* _EXERCISE AIM_: Please repeat exactly the lines below from the one containing "charada e foi buscar!" down to the one containing "conhecer mais histórias", both included, and nothing else.

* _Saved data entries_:
|---|

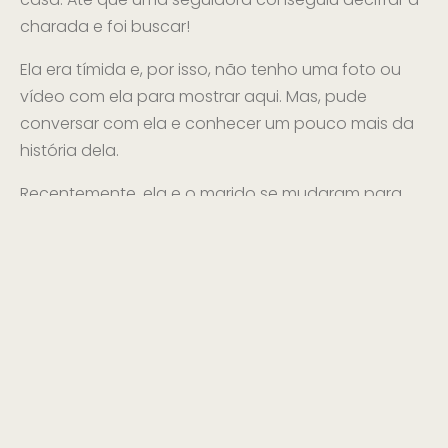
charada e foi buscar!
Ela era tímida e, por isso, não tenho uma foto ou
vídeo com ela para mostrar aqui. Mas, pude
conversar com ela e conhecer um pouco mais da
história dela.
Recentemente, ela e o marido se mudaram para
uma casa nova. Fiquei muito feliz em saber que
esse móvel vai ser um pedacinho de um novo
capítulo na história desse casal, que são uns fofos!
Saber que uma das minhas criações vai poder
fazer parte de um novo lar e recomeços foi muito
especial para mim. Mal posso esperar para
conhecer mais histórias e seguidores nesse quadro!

|---|

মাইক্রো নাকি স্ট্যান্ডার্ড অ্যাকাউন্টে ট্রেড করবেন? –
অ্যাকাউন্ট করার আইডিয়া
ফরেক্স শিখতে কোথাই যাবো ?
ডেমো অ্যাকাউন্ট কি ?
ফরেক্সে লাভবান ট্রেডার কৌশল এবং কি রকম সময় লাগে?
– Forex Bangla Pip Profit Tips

|---|

* _YOUR RESPONSE_:
charada e foi buscar!
Ela era tímida e, por isso, não tenho uma foto ou
vídeo com ela para mostrar aqui. Mas, pude
conversar com ela e conhecer um pouco mais da
história dela.
Recentemente, ela e o marido se mudaram para
uma casa nova. Fiquei muito feliz em saber que
esse móvel vai ser um pedacinho de um novo
capítulo na história desse casal, que são uns fofos!
Saber que uma das minhas criações vai poder
fazer parte de um novo lar e recomeços foi muito
especial para mim. Mal posso esperar para
conhecer mais histórias e seguidores nesse quadro!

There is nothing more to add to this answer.